A New Yorker cartoon has a man telling his glum wife, “Of course I care about how you imagined I thought you perceived I wanted you to feel.” There are a number of reasons you might find that funny, but the point here is that it is very difficult to follow all the layers. This is a sentence in which mental attributions are made to the 6th level, and this is just about impossible for us to follow without writing it down and/or breaking it down into chunks.

According to one study, while we can comfortably follow a long sequence of events (A causes B, which leads to C, thus producing D, and so on), we can only comfortably follow four levels of intentionality (A believes that B thinks C wants D). At the 5th level (A wants B to believe that C thinks that D wants E), error rates rose sharply to nearly 60% (compared to 5-10% for all levels below that).

Why do we have so much trouble following these nested events, as opposed to a causal chain?

Let’s talk about working memory.

Working memory (WM) has evolved over the years from a straightforward “short-term memory store” to the core of human thought. It’s become the answer to almost everything, invoked for everything related to reasoning, decision-making, and planning. And of course, it’s the first and last port of call for all things memory — to get stored in long-term memory an item first has to pass through WM, where it’s encoded; when we retrieve an item from memory, it again passes through WM, where the code is unpacked.

So, whether or not the idea of working memory has been over-worked, there is no doubt at all that it is utterly crucial for cognition.

Working memory has also been equated with attentional control, and working memory and attention are often used almost interchangeably. And working memory capacity (WMC) varies among individuals. Those with a higher WMC have an obvious advantage in reasoning, comprehension, remembering. No surprise then that WMC correlates highly with fluid intelligence.

So let’s talk about working memory capacity.

The idea that working memory can hold 7 (+/-2) items has passed into popular culture (the “magic number 7”). More recent research, however, has circled around the number 4 (+/-1). Not only that, but a number of studies suggest that in fact the true number of items we can attend to is only one. What’s the answer? (And where does it leave our high- and low-capacity individuals? There’s not a lot of room to vary there.)

━━━━━━━━━━━━━━━━━━━━━━━━━━━━━━

## GIVEN EXERCISE 1:
Translate this sentence from the working memory passage into Spanish: "So, whether or not the idea of working memory has been over-worked, there is no doubt at all that it is utterly crucial for cognition."
## GIVEN EXERCISE 2:
What figures does the working memory passage give for the number of items working memory can hold?
## GIVEN EXERCISE 3:
In the working memory passage, what did error rates rise to at the 5th level of intentionality?
The entries that follow come from a different source than the working memory passage.

## EXCERPTED RECORDS:
━━━━━━━━━━━━━━━━━━━━━━━━━━━━━━

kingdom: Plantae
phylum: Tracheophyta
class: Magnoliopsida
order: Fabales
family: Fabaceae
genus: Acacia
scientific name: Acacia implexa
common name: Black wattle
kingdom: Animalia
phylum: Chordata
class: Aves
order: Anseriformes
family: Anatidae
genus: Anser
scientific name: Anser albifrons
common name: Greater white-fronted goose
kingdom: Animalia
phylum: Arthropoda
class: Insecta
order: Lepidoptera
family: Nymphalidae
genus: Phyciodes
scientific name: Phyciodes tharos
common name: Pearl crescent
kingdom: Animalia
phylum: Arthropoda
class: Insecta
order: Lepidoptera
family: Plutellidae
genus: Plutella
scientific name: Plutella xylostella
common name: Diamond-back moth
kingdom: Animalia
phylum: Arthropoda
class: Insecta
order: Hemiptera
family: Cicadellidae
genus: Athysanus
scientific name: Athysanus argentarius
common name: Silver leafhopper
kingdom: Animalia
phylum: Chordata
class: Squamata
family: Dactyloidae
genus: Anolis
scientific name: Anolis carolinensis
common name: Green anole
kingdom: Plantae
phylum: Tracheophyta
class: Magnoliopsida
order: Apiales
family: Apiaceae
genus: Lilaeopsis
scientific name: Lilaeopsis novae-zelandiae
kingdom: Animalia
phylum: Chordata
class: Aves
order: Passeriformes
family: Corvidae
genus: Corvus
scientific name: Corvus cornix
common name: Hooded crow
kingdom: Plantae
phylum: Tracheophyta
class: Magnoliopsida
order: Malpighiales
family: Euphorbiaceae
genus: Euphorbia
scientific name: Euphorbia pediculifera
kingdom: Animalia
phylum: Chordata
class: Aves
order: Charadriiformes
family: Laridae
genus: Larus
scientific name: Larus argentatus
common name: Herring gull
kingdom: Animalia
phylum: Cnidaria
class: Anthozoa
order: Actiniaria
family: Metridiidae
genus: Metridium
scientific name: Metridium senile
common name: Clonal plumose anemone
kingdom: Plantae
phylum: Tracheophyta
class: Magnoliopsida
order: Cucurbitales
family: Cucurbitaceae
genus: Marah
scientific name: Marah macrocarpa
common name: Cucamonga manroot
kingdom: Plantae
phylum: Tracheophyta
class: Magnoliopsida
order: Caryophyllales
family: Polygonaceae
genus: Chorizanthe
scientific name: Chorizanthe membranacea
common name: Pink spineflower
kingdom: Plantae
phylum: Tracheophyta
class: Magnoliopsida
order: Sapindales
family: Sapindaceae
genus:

━━━━━━━━━━━━━━━━━━━━━━━━━━━━━━

## EXERCISE OUTPUT 1:
Así que, se haya explotado o no en exceso la idea de la memoria de trabajo, no cabe ninguna duda de que es absolutamente crucial para la cognición.

## EXERCISE OUTPUT 2:
- 7 (+/-2), the "magic number 7" of popular culture
- 4 (+/-1), from more recent research
- only one, suggested by a number of studies

## EXERCISE OUTPUT 3:
Nearly 60%.